• _Task to carry out_: Say how many lines in this listing include the word "bash", with no other words in the reply.

• _Entries supplied_:
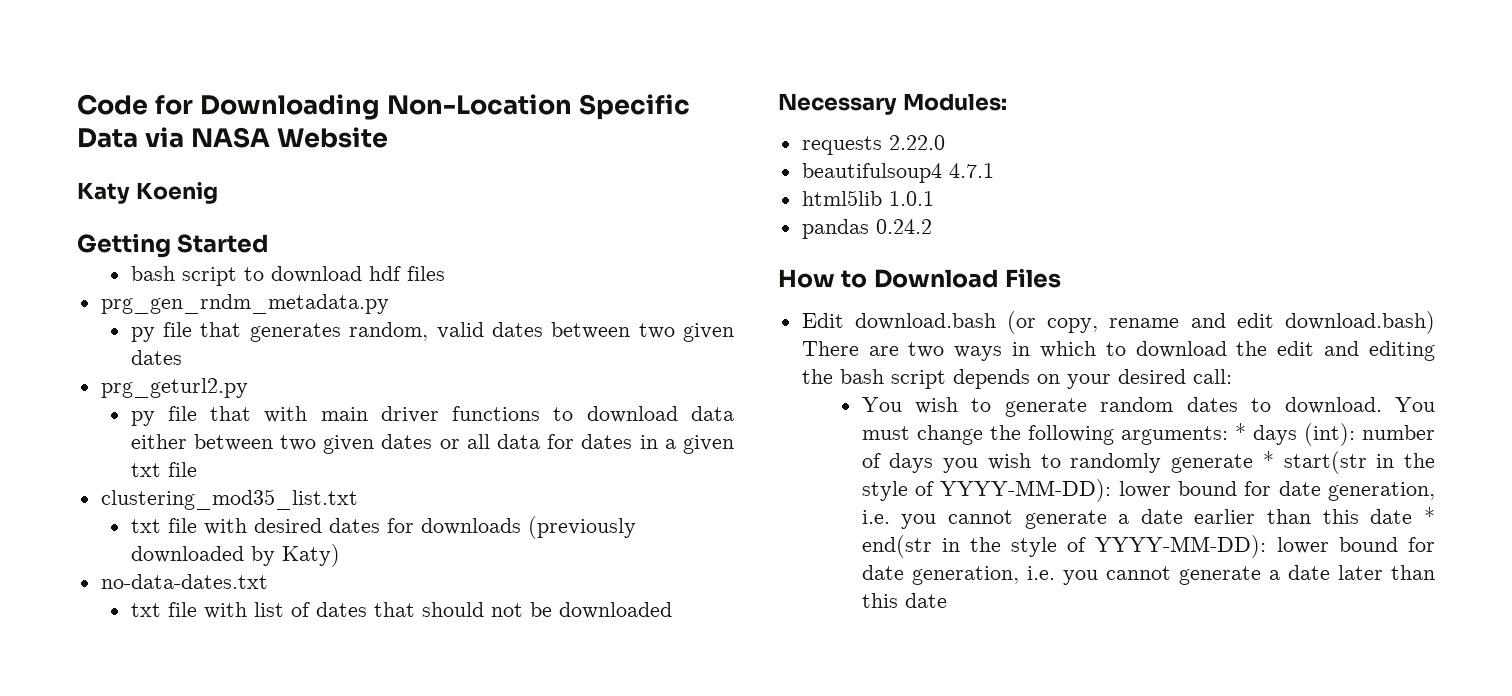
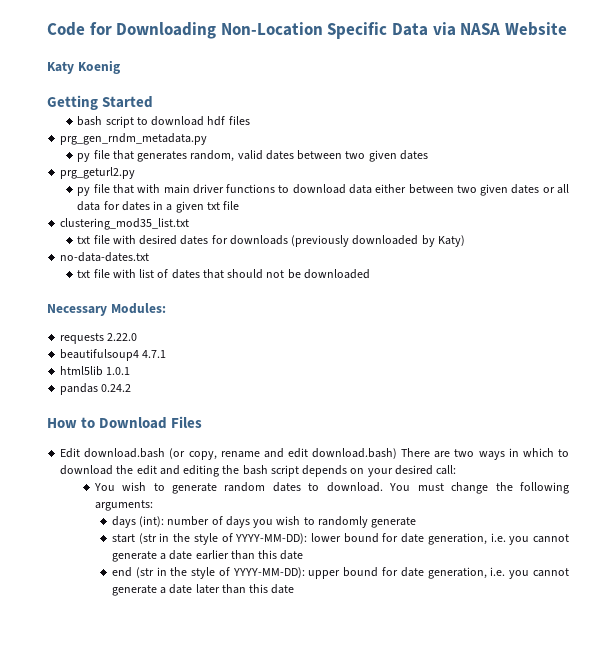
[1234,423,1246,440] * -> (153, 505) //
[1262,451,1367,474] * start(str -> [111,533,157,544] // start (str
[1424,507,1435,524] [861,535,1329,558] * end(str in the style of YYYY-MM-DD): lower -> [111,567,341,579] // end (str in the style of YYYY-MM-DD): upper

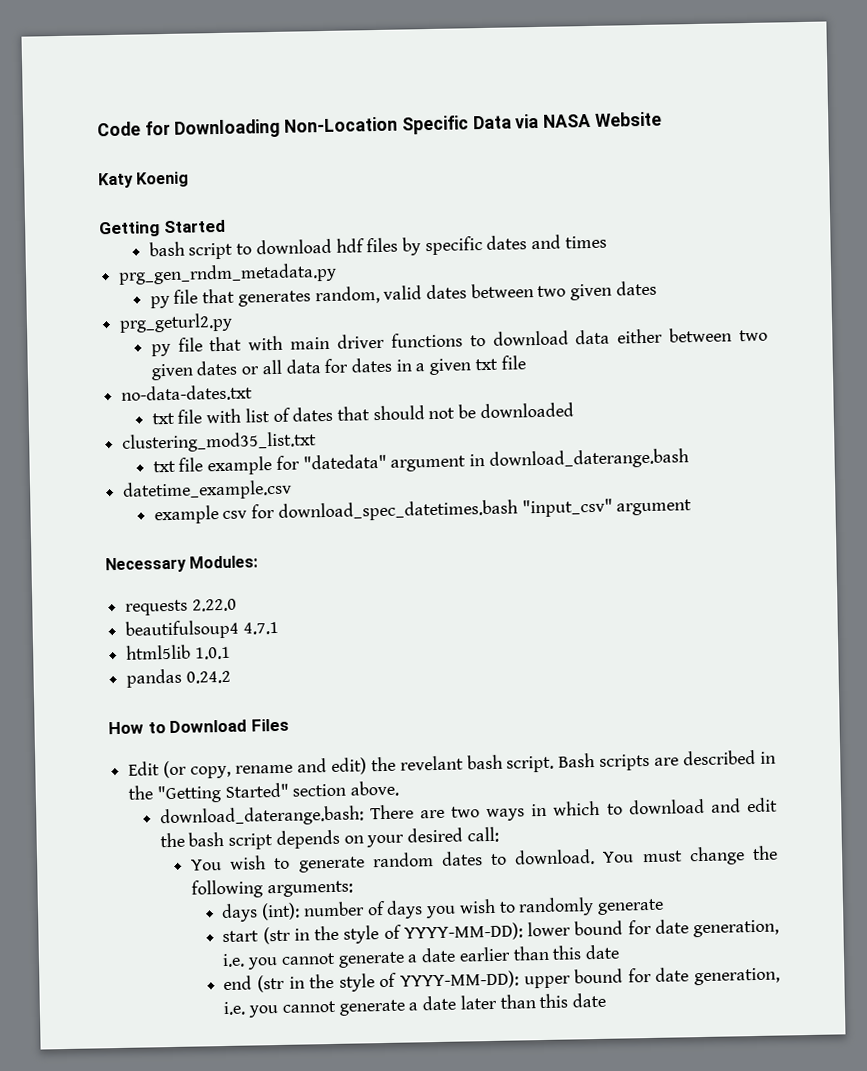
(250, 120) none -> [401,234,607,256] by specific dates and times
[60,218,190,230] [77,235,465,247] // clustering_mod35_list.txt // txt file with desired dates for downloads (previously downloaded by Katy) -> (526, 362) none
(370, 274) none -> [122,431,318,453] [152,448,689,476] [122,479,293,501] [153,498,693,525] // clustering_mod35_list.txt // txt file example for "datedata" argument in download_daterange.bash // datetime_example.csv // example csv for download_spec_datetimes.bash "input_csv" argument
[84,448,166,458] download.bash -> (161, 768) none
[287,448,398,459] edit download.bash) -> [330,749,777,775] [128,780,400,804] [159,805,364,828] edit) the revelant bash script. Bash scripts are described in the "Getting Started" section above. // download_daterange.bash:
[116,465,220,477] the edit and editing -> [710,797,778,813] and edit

• _Solution below_: 3